Cassandra horizontal scaling

Overview

This document provides the insights of horizontally scaling cassandra cluster with the observations and recommendations from benchmarking different scenarios.

Tests and Observations

To test the scenarios, a keyspace with replication factor of 3 and a schema with all possible data types which are currently used in the platform is considered.

CREATE KEYSPACE test_keyspace_rf3 WITH replication = {'class': 'SimpleStrategy', 'replication_factor': '3'} AND durable_writes = true; CREATE TABLE test_keyspace_rf3.user_quorum_rw ( id text PRIMARY KEY, channel text, countrycode text, createdby text, createddate text, currentlogintime text, dob text, email text, emailverified boolean, firstname text, flagsvalue int, framework map<text, frozen<list<text>>>, gender text, grade list<text>, language list<text>, lastname text, loginid text, password text, phone text, phoneverified boolean, profilevisibility map<text, text>, status int, updatedby text, updateddate text, userid text, username text, usertype text ); CREATE INDEX inx_t3uq_userid ON test_keyspace_rf3.user_quorum_rw (userid); CREATE INDEX inx_t3uq_loginid ON test_keyspace_rf3.user_quorum_rw (loginid); CREATE INDEX inx_t3uq_email ON test_keyspace_rf3.user_quorum_rw (email); CREATE INDEX inx_t3uq_status ON test_keyspace_rf3.user_quorum_rw (status); CREATE INDEX inx_t3uq_phone ON test_keyspace_rf3.user_quorum_rw (phone); CREATE INDEX inx_t3uq_username ON test_keyspace_rf3.user_quorum_rw (username);

1. Read and Write with QUORUM

Test was conducted on both 3 node cluster and 5 node cluster for reading data just after writing with same consistency level of QUORUM.
3Nodes Result:

No. of requests

50M (1000 Threads)

Throughput

8098.5 per sec

CPU usage

89% Max

Error

0

5Nodes Result:

No. of requests

100M (1000 Threads)

Throughput

11429.6/s

CPU usage

85% Max

Error

3 - For writes, 1700 - for reads


Observation:
With 5nodes cluster, there is a considerable amount of increase in throughput, and a very negligible amount of errors.
Since the consistency is QUORUM, the data availability and consistency is met and this is the recommended consistency for both write and read.

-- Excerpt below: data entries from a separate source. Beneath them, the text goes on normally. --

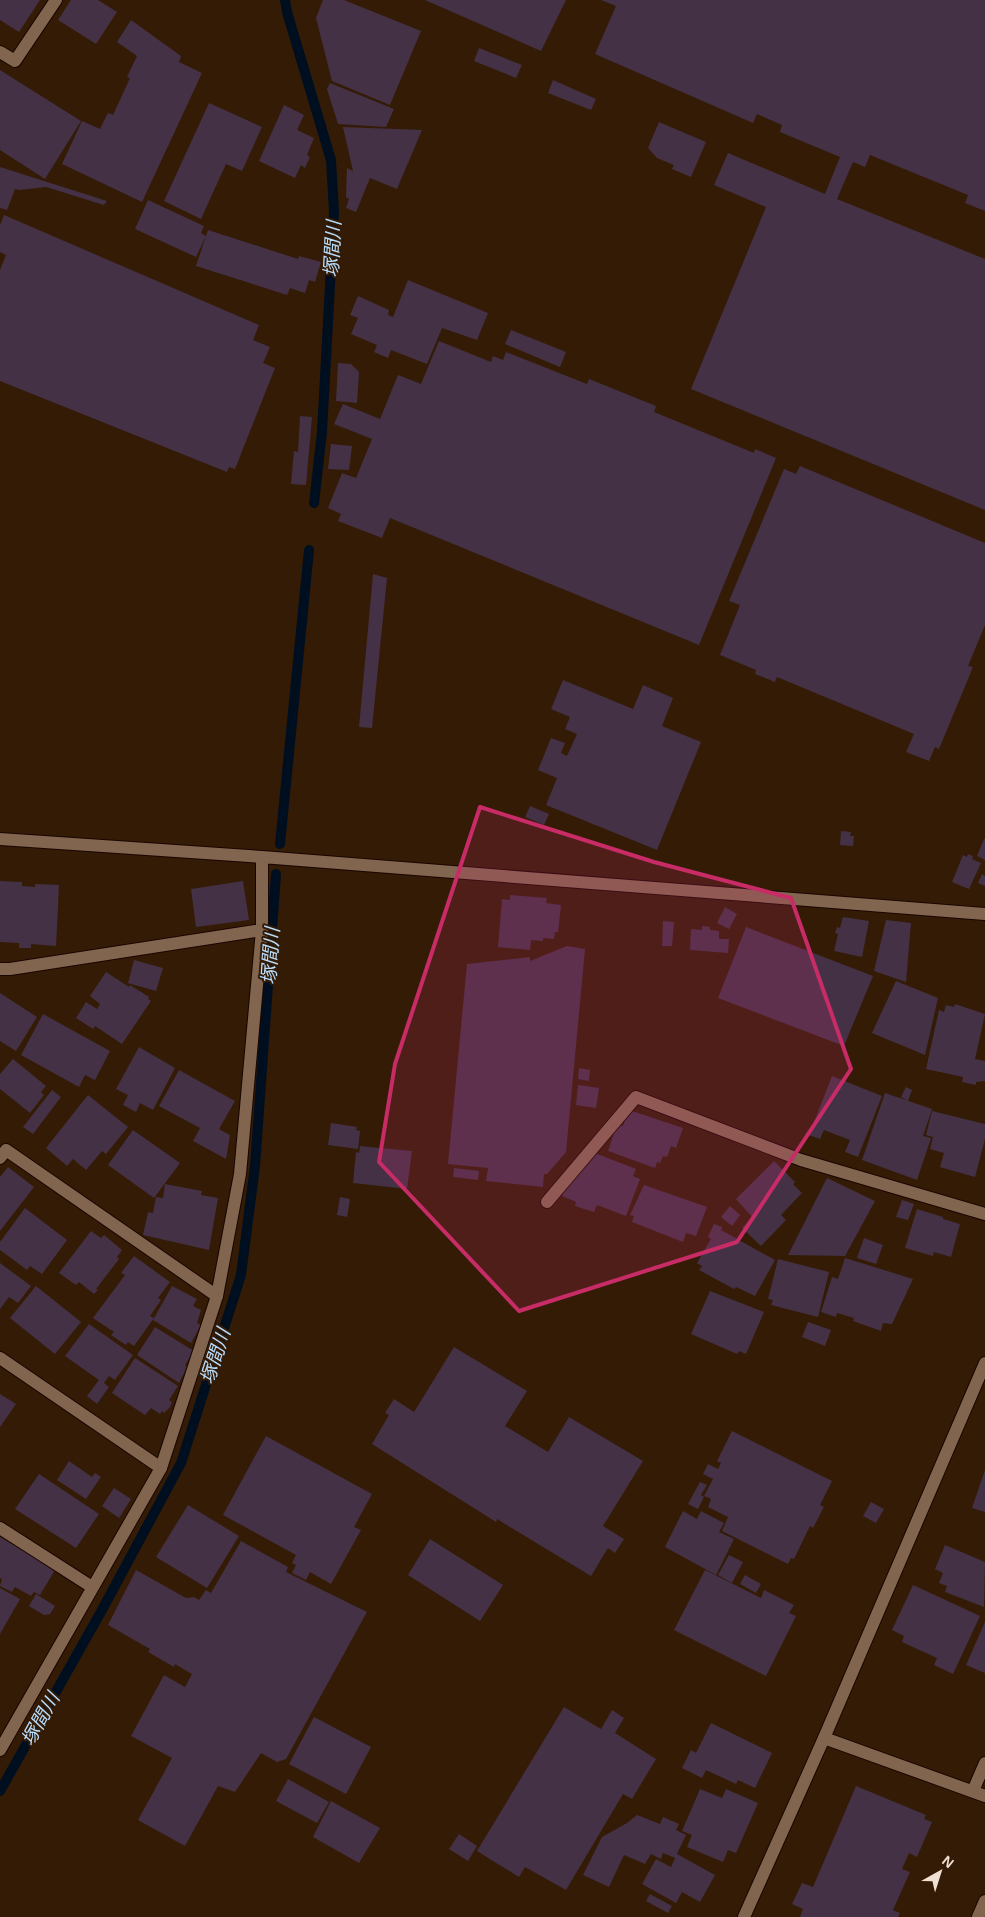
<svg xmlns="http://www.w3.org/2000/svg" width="985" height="1917" font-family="Arial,'Noto Sans JP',sans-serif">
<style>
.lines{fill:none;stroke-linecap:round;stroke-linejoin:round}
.stream{stroke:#000f1f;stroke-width:10}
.building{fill:#443146}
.service-casing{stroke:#1a0500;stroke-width:14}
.minor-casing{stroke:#1a0500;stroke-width:14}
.tertiary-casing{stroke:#1a0500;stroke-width:14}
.service{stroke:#82654f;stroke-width:12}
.minor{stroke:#82654f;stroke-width:12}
.tertiary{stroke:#82654f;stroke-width:12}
.marked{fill:#c72c67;fill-opacity:0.2;stroke:#c72c67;stroke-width:4;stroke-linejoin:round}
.labels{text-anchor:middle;stroke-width:4;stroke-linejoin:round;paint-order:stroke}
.water-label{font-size:19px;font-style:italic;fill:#b8ddfd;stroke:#331b06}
</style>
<rect width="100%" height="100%" fill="#331b06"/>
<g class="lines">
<!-- stream -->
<path class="stream" d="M285,0L287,12L331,160L334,212L322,432L314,503
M280,844L309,550
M0,1791L102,1610L181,1463L241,1275L255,1166L276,874"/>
</g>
<!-- building -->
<path class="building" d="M0,0H40L19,32L0,20Z
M71,0H98L117,12L96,44L58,20Z
M323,0H344L421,31L390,105L332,81L316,18Z
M425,0H566L541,51Z
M601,0H985V211L965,203L968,195L870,155L865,167L853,162L837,199L985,259V510L691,389L766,207L714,185L728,153L825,194L840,157L780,132L782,125L757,114L753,123L595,54L616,6Z
M131,20L181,56L179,62L202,73L142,202L62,164L82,121L100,129L108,113L113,115L130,78L127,77L137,56L117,42Z
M479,48L522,65L516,78L474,61Z
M0,70L81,121L45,179L0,150Z
M553,80L596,99L591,110L548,93Z
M330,83L394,109L386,127L338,124L327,89Z
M209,103L262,127L242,171L226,164L201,219L164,201Z
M284,105L304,115L297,130L314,138L307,155L310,157L305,168L301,165L295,178L259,161Z
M659,122L706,142L691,177L672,169L674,165L657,158L648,148Z
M343,127L422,130L397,189L370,178L356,212L346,208L349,199L346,197L347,168L353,171Z
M0,167L107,201L104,205L46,187L20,190L15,189L7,210L0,208Z
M148,200L204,226L201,233L206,236L196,257L135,229Z
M4,215L259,325L253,340L270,347L263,363L275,368L235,469L229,467L227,472L0,381V270L6,255L0,252V225Z
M208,230L298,259L299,256L321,262L315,282L309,280L305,293L290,288L287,295L196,266Z
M408,280L488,313L477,340L442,328L427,364L391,350L388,358L374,352L377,345L351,334L358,318L350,315L358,296L389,310L388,315L393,317Z
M511,330L566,352L560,367L505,344Z
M439,341L491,362L493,356L503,360L506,352L587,384L589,379L656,406L654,412L754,453L755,449L776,458L699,645L390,518L382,538L338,521L341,514L328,508L342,473L356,478L372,439L334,424L343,404L380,419L398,375L421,384Z
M338,363L351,364L359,372L357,403L336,401Z
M300,416L312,417L306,485L291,484L294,451L298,452Z
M331,444L352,446L349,470L328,469Z
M800,466L985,543V625L968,666L973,667L939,749L935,747L929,761L906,752L914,734L777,677L775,682L755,674L756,670L720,655L740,605L729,601L784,469L796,474Z
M373,574L387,578L372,728L359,727Z
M563,680L633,709L643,685L673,698L662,726L701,742L657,850L546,805L557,778L538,770L551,738L565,743L561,753L567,756L577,734L565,729L570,717L551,709Z
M530,806L549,814L544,825L525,817Z
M841,831L851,832L850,836H854L853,846L840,845Z
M984,839H985V860L977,856Z
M968,854L973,856L972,859L981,863L969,889L952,882L963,855L967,857Z
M982,874L985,876V886L978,883Z
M0,881L22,882V886L35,887V884L59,885L56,946L31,944V948H19V943L0,942Z
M243,881L249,920L196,927L191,889Z
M510,895L547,898L546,903L561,905L558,932H555L554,939L543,938V941L531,940L530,950L498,947L502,899L510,900Z
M725,907L737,914L729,929L717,923Z
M843,917L869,921L862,957L834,951L838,934L835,933L837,927L840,928Z
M886,920L911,923L906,982L874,971Z
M663,921L674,922L672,946H662Z
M702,926L710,927V930L719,931V939H729L728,953L690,950L691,929L702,930Z
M746,927L873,976L844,1046L718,998Z
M567,946L585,949L566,1152L547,1174H544L543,1187L486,1181L488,1168L448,1164L467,964L530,957V961Z
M134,960L163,968L156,991L128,983Z
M106,972L129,987L130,985L149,997L148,999L151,1001L122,1044L95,1026L93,1029L76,1018L86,1002L97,1009L100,1004L90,996Z
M896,981L938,998L925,1055L872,1033Z
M0,993L37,1017L16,1051L0,1041Z
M955,1004L985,1014L975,1059L985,1061V1081L976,1082V1085L962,1082L963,1077L926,1069L939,1010L944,1012L946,1005L954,1007Z
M43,1014L110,1051L95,1080L85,1075L79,1087L21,1055Z
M139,1047L175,1068L153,1110L140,1103L136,1112L123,1105L128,1095L116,1089Z
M13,1059L46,1086L41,1092L44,1095L30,1113L0,1089V1074Z
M579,1068L590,1070L589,1081L578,1079Z
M179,1070L235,1101L219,1129L230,1135L226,1159L193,1141L200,1128L159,1106Z
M832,1076L882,1096L858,1157L845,1152L850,1140L824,1130L820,1139L809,1135Z
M578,1085L599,1088L596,1108L576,1105Z
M906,1087L912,1090L908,1101L901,1097Z
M52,1090L61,1097L33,1134L23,1127Z
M885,1093L932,1109L923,1136L931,1138L917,1180L862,1160Z
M88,1095L128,1127L106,1154L102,1151L86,1170L73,1159L67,1166L46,1148Z
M629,1110L683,1128L676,1148L671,1146L667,1157L663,1156L660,1163L657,1162L655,1168L608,1151L617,1124L623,1126Z
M932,1111L985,1124V1139L975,1177L940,1167L944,1153L930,1149L933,1137L926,1135Z
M331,1123L357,1127L356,1130L360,1131L358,1149L328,1145Z
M133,1130L180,1163L154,1198L108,1165Z
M360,1146L412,1151L407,1189L353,1183L356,1152L359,1153Z
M592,1152L636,1169L633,1176L640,1179L626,1216L597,1205L594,1212L575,1206L576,1202L562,1196L566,1182Z
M774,1161L795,1182L793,1184L802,1193L781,1215L786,1220L761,1246L742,1228L752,1217L736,1199Z
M8,1167L34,1187L0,1231V1177Z
M454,1168L479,1171L478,1180L453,1177Z
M827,1178L875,1201L845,1256L788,1255Z
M165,1184L202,1191L201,1195L218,1198L209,1250L143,1235L148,1212L153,1213L156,1197L163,1198Z
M644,1185L707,1207L696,1236L686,1233L683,1242L632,1222L634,1216L630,1215Z
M340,1197L350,1199L347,1217L337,1215Z
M902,1200L914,1204L908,1220L896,1217Z
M730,1206L740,1215L732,1226L721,1217Z
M25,1208L67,1240L42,1274L30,1266L27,1270L0,1250V1242Z
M917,1209L943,1217V1219L960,1224L951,1257L934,1252L933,1256L905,1248Z
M714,1224L722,1227L721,1230L775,1260L755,1296L736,1287L734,1289L699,1270L702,1266L697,1263L711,1239L708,1237Z
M91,1231L101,1238L104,1235L122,1250L117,1257L119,1259L96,1289L98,1290L94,1294L79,1282L76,1285L59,1273Z
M864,1238L883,1245L876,1264L857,1258Z
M134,1256L170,1282L158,1298L161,1300L150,1316L154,1318L134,1346L128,1342L126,1345L111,1335L114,1332L93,1318L125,1275L121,1273Z
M845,1258L913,1279L892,1324L883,1323L881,1331L853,1321L854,1318L837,1313L836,1317L821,1312L832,1277L838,1279Z
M778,1259L829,1272L818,1317L771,1305L773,1300L768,1299Z
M0,1263L31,1286L18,1303L9,1297L0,1309Z
M36,1286L81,1322L55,1354L10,1318Z
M172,1286L197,1299L193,1306L201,1310L197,1323L201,1325L191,1343L153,1320Z
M710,1291L764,1312L746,1354L739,1351L737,1354L691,1334Z
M808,1322L831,1330L825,1346L802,1337Z
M89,1324L133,1355L115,1380L109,1376L104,1383L109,1387L97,1404L87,1396L99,1380L65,1356Z
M155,1327L194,1351L185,1365L187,1367L179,1383L137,1355Z
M454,1347L527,1391L505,1426L548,1452L569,1417L643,1461L603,1526L624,1539L615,1553L608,1548L591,1576L497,1519L496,1522L372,1444L389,1415L385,1413L394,1399L414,1412Z
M135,1358L178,1386L169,1400L172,1402L170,1407L164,1413L162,1411L160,1414L151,1408L145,1415L112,1393Z
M0,1394L16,1404L0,1427Z
M732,1431L832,1481L820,1505L824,1507L813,1528L810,1526L794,1559L791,1558L788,1564L722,1531L728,1517L708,1507L711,1499L704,1496L713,1479L703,1474L708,1464L718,1469L721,1463L717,1461Z
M266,1436L372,1494L354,1527L361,1530L331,1584L310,1572L306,1580L292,1573L296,1565L292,1563L296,1555L223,1515Z
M69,1461L92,1477L95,1473L101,1477L86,1499L57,1480Z
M985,1470V1512L972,1508Z
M39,1474L99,1514L76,1548L15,1509Z
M700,1482L707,1485L701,1495L704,1497L698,1509L688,1504Z
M114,1488L131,1499L119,1518L102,1506Z
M871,1502L884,1509L876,1523L863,1516Z
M188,1505L239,1536L207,1588L156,1557Z
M683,1511L697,1519L701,1511L724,1523L719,1532L734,1539L716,1575L665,1547Z
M0,1537L55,1570L40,1595L34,1592L31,1596L15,1587L12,1592L0,1586L2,1579L0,1578Z
M430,1539L503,1585L480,1621L408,1575Z
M241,1541L288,1567L286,1572L367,1612L286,1759L277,1762L261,1753L235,1792L218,1786L185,1846L138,1820L172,1758L131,1736L164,1675L185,1687L192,1674L175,1664L174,1667L148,1652L150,1649L108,1625L136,1570L186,1598L194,1597L199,1600L206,1590L211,1593Z
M945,1545L985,1562L984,1607L945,1592L947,1586L939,1583L943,1573L935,1569Z
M729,1555L743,1562L732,1583L718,1575Z
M705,1570L761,1598L764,1590L794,1605L789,1613L796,1616L766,1676L674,1630Z
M745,1575L761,1584L756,1593L740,1584Z
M913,1585L980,1616L953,1674L934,1665L937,1658L902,1642L904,1636L892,1630Z
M0,1588L20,1599L0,1634Z
M36,1594L55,1606L50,1614L44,1615L29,1606Z
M985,1622V1673L966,1665Z
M564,1707L601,1729L612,1710L624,1718L615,1733L656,1759L632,1799L623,1794L566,1890L525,1867L519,1877L477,1851Z
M314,1717L371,1747L346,1794L289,1764Z
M711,1723L772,1753L755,1788L738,1780L736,1784L706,1770L702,1778L682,1768L691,1750L696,1753Z
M288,1779L329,1802L317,1823L276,1801Z
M856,1786L926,1815L924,1819L932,1822L917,1857L909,1853L902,1869L910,1872L893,1910L900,1913L898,1917H800L803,1909L792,1904L802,1883L813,1887Z
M700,1789L722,1798L726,1789L758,1803L736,1853L728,1850L723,1862L687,1847L692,1835L682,1831Z
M331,1801L380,1828L359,1863L313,1837Z
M637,1815L660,1824L663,1817L679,1824L676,1830L686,1835L677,1854L715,1875L700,1902L682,1892L676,1903L642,1884L656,1859L671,1867L675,1858L663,1853L661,1859L651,1854L645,1864L624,1855L609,1887L583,1875L602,1837L627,1823Z
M459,1834L477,1846L468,1861L449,1849Z
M650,1894L672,1906L668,1913L646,1901Z"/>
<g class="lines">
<defs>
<path id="service" d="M0,969H10L262,930
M0,1158L6,1150L217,1296
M547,1202L636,1097L801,1160L985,1214
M0,1358L161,1468
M0,1528L92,1587
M978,1917L985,1901"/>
<path id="minor" d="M0,52L15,61L56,0
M0,839L262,857L985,914
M824,1738L985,1796
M0,1750L161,1468L217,1296L240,1174L262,930V857
M973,1791L985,1763"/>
<path id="tertiary" d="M744,1917L824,1738L985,1363"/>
</defs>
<!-- service casing -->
<use href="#service" class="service-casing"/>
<!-- minor casing -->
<use href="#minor" class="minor-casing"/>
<!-- tertiary casing -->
<use href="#tertiary" class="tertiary-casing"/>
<!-- service -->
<use href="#service" class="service"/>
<!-- minor -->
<use href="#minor" class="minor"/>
<!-- tertiary -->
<use href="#tertiary" class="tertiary"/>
</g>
<!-- marked area -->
<path class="marked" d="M480,807L654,862L791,898L851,1069L737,1242L519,1311L379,1162L395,1064Z"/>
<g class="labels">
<!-- water labels -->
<g class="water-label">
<text transform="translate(332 249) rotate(-87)" y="7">塚間川</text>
<text transform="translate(270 956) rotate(-86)" y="7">塚間川</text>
<text transform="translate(215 1356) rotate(-72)" y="7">塚間川</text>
<text transform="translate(40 1719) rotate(-61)" y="7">塚間川</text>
</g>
</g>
<!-- north arrow -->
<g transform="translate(940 1872) rotate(39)" stroke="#331b06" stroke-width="4" paint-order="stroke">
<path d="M0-4L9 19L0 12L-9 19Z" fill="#f0e0d3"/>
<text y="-8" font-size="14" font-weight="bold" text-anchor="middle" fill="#f0e0d3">N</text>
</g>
</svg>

2. Read with secondary index

Test was conducted on both 3 node cluster and 5 node cluster for reading data using secondary index, as defined in the above mentioned schema.
3Nodes Result:

No. of requests

1.6M (1000 threads)

Throughput

7847.6 per sec

CPU usage

65% Max

Error

0

Avg response time

124 ms

5Nodes Result:

No. of requests

1.6M (1000 threads)

Throughput

894.2 per sec

CPU usage

91% Max

Error

0

Avg response time

1.1 s

Observation:
As the number of nodes in the cluster increase, the performance of reads with secondary index decreases exponentially.
It is evident from the above tests, the average response time has increased drastically, as cassandra scans each node for the index value, thereby reducing the performance.
Reading from secondary index is not dependent on the consistency level.
It is not recommended to query data using secondary indices.

3. Read with QUORUM

Test was conducted on both 3 node cluster and 5 node cluster for reading data with QUROUM consistency.
3nodes result:

No. of requests

50M (1000 threads)

Throughput

20099.2 per sec

CPU usage

70% Max

Error

0

5nodes result:

No. of requests

50M (1000 threads)

Throughput

22683.9 per sec

CPU usage

59% Max

Error

0

Observation:
From the above results, with increased number of concurrency, we can get better throughput with 5 nodes cluster.

4. Write with QUORUM

Test was conducted on both 3 node cluster and 5 node cluster for writing data with QUROUM consistency.
3nodes result:

No. of requests

50M (1000 threads)

Throughput

12804.8 per sec

CPU usage

88% Max

Error

0

5nodes result:

No. of requests

50M (1000 threads)

Throughput

18014.7 per sec

CPU usage

91% Max

Error

0

Observation:
Writes with QUORUM gave better throughout with 5 nodes cluster.

Summary

On adding nodes to cassandra cluster, writes and reads with QUROUM consistency level is recommended.
Avoiding or not using secondary indices for querying data is highly recommended as there is an exponential drop in performance.